Place Yorkshire met with the managing director of McLaren, to discuss how one of the largest city centre regeneration schemes in the country is progressing and what it will mean for York’s economy and housing.

York Central is a once-in-a-generation regeneration project currently underway in the historic city, which will introduce a new entrance to the west of the train station and next to that, Museum Square will comprise the improved National Railway Museum, a new hotel, and public realm. This will all link to a central business district, which will house grade A offices and an innovation hub, running parallel to the rail station. Moving on from the CBD, housing will be created – approximately 2,500 homes, to be more specific.

To put it into context, the York Central district will be 110 acres, roughly around two-thirds of the size of the historic walled city, and is a game-changing masterplan that has been in the works for almost 40 years.

How does viability work in a project on this scale? 

I think the scale makes it better. When Homes England and network rail set about selecting the development partner, it was telling in the way that it was run: it was 70% around the social and the environmental scoring as opposed to 30% on the financial scoring. It was really focused upon the positive outcomes this regeneration project could have, rather than the land receipts.

The structure of the deal is that we have a viability hurdle, we have a minimum value, which is minimal enough that we can make this viable. And the having somebody like Homes England putting in £135m of infrastructure, you never get the private sector doing that. It wouldn’t have been viable. 
So we’re in a space where we are able to draw the land down to a minimum value and deliver the scheme, which is more focused on the positive outcomes rather than the financial return to Homes England.
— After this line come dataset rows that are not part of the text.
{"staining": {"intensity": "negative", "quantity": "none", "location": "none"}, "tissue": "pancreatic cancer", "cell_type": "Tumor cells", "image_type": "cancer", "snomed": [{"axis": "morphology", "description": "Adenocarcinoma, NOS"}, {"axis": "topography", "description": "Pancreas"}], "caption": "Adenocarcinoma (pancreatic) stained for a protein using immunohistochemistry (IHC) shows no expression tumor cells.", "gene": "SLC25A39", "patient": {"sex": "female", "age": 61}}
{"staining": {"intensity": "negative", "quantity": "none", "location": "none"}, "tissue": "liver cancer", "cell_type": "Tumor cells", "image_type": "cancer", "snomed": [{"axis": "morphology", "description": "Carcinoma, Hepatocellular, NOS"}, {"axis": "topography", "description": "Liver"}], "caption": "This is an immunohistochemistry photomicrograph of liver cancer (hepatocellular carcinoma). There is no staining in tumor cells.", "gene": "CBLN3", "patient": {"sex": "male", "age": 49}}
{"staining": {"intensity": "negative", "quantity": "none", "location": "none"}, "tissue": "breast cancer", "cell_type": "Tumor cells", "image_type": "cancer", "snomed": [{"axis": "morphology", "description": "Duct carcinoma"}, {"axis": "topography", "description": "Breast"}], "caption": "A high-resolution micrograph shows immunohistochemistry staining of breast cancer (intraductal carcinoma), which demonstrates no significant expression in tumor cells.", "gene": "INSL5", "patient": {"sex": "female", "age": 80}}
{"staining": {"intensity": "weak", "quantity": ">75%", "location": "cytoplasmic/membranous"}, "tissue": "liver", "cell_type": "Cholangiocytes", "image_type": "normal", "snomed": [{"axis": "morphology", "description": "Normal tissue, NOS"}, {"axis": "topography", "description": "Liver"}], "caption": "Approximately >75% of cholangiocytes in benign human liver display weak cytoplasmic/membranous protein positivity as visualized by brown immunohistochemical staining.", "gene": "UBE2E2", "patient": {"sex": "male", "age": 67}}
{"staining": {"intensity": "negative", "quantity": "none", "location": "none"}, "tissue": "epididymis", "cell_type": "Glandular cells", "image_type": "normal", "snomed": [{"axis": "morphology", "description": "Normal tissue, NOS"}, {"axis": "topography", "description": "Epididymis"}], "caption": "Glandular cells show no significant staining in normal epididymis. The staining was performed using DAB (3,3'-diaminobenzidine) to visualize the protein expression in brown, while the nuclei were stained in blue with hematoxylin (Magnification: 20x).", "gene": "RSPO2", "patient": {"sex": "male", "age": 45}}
That’s a lovely position to be in, and will enable us to accelerate development and deliver faster and deliver more, hence we’re building 1,000 homes in Phase 1, which is a huge piece.

It’s an amazing example of public private partnership and I think this is the way it should be done. 
Public sector putting in the infrastructure, the private sector coming in to do the delivery piece, and if you structure it properly and you concentrate on the positive outcomes rather than just the return on the infrastructure money, that is going to lead you to the right way to deliver regeneration. This could be a showcase for the future about how it gets done.

Then there’s all of the positive support from the key stakeholders. Everybody’s bought into it, everybody wants to see it happen.

This project, it’s certainly one of the biggest in the country but what I’m looking to do is deliver the biggest impact, which I think this has the ability to do, through jobs and affordable housing. The S106 requires us to deliver 20% affordable, but everybody knows that York is an expensive place to live, and providing more affordable housing has always been an aspiration of the of the council and Homes England.

One of the first meetings we had with, Peter Denton, who was the CEO at the time, he asked, ‘Can you deliver more? And can you deliver more affordable housing?’ – well, absolutely, if we all work together, 100%, we can do that. 
We’re targeting 40% affordable, which is an example of how public and private can work together to deliver more with homes England and the combined authority in the council, all leaning in and supporting that.